### Prompt
Set down every record below exactly as it stands, with the pictures omitted.

### Study material
--------------------------------------------------

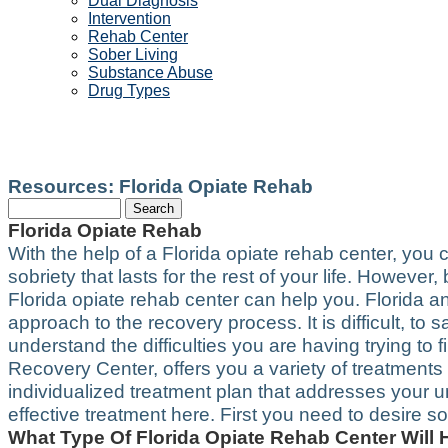
Dual Diagnosis
Intervention
Rehab Center
Sober Living
Substance Abuse
Drug Types
FLORIDA OPIATE REHAB
Resources: Florida Opiate Rehab
Florida Opiate Rehab
With the help of a Florida opiate rehab center, you
sobriety that lasts for the rest of your life. Howeve
Florida opiate rehab center can help you. Florida an
approach to the recovery process. It is difficult, to 
understand the difficulties you are having trying to 
Recovery Center, offers you a variety of treatment
individualized treatment plan that addresses your 
effective treatment here. First you need to desire 
What Type Of Florida Opiate Rehab Center Will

--------------------------------------------------

### Written answer
Dual Diagnosis
Intervention
Rehab Center
Sober Living
Substance Abuse
Drug Types
FLORIDA OPIATE REHAB
Resources: Florida Opiate Rehab
Florida Opiate Rehab
With the help of a Florida opiate rehab center, you
sobriety that lasts for the rest of your life. Howeve
Florida opiate rehab center can help you. Florida an
approach to the recovery process. It is difficult, to 
understand the difficulties you are having trying to 
Recovery Center, offers you a variety of treatment
individualized treatment plan that addresses your 
effective treatment here. First you need to desire 
What Type Of Florida Opiate Rehab Center Will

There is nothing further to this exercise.